» **Work required**:
Search the records for the word "right" and copy every line in which it occurs.

» **Data for processing**:

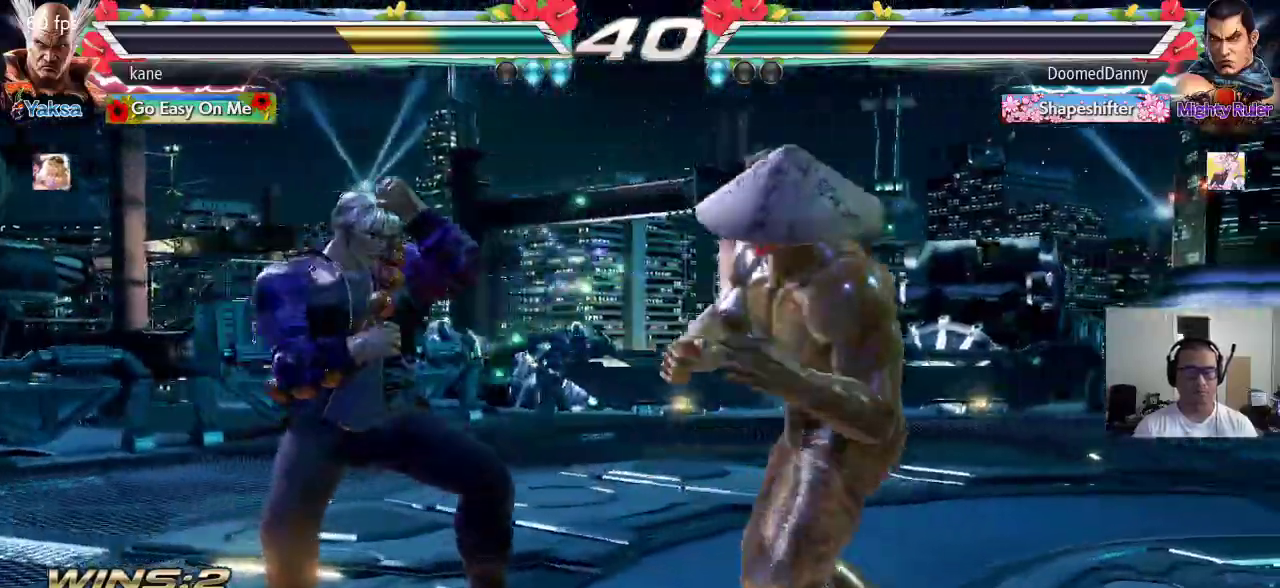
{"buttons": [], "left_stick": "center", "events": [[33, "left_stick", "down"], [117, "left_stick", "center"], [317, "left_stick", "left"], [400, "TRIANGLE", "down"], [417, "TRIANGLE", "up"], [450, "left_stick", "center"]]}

* * *

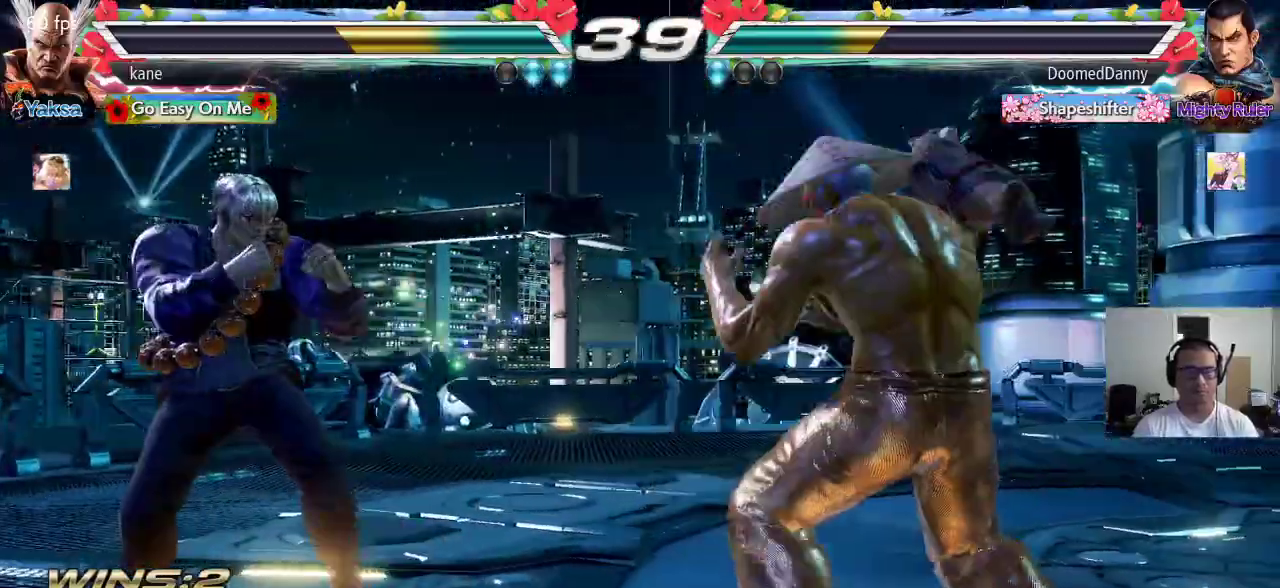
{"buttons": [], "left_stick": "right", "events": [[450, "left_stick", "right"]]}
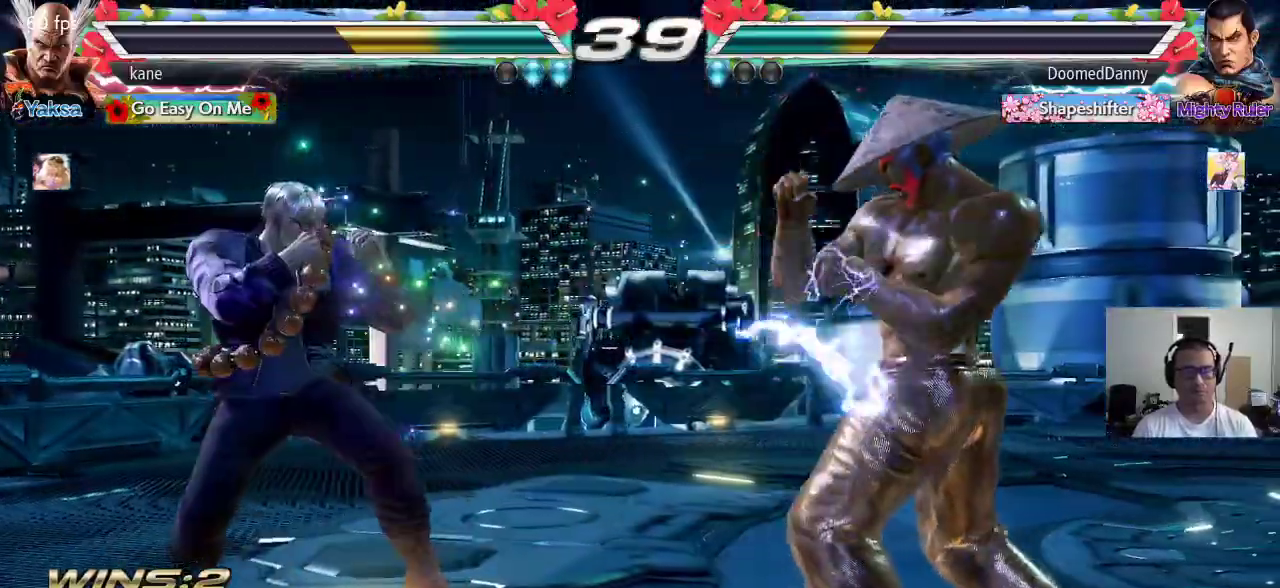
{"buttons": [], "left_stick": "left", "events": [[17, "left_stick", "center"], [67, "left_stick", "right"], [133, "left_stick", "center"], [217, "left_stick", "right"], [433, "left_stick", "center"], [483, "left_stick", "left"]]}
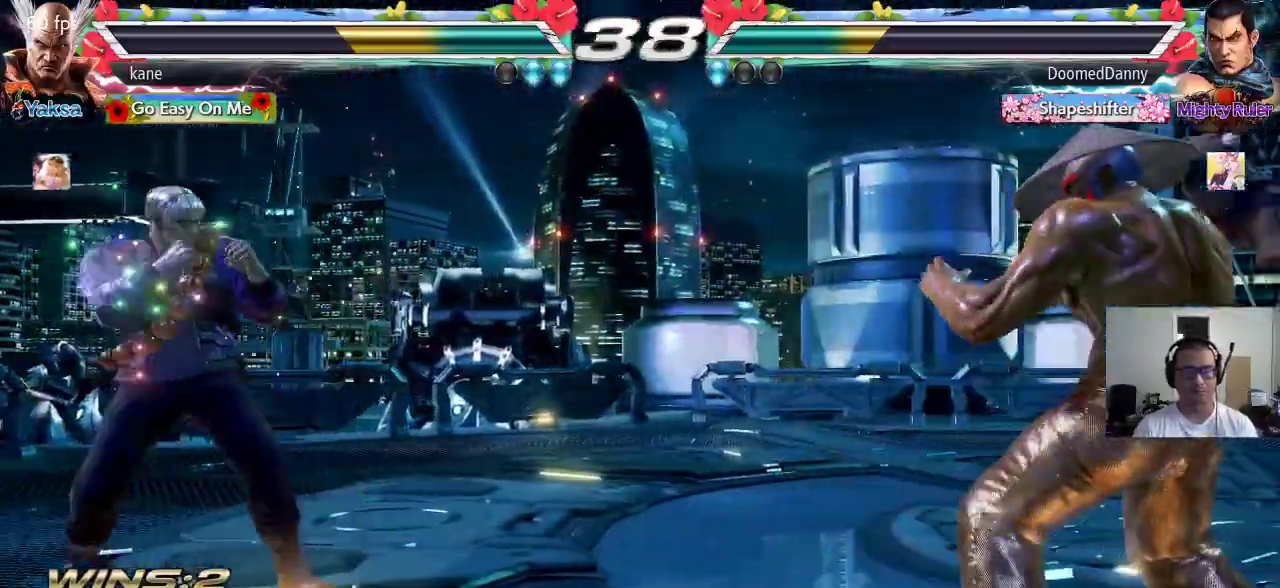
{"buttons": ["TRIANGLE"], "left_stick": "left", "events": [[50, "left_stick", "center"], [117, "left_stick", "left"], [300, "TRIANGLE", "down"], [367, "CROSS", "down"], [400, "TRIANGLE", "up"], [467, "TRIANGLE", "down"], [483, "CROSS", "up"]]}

» **Response area**:
{"buttons": [], "left_stick": "right", "events": [[450, "left_stick", "right"]]}
{"buttons": [], "left_stick": "left", "events": [[17, "left_stick", "center"], [67, "left_stick", "right"], [133, "left_stick", "center"], [217, "left_stick", "right"], [433, "left_stick", "center"], [483, "left_stick", "left"]]}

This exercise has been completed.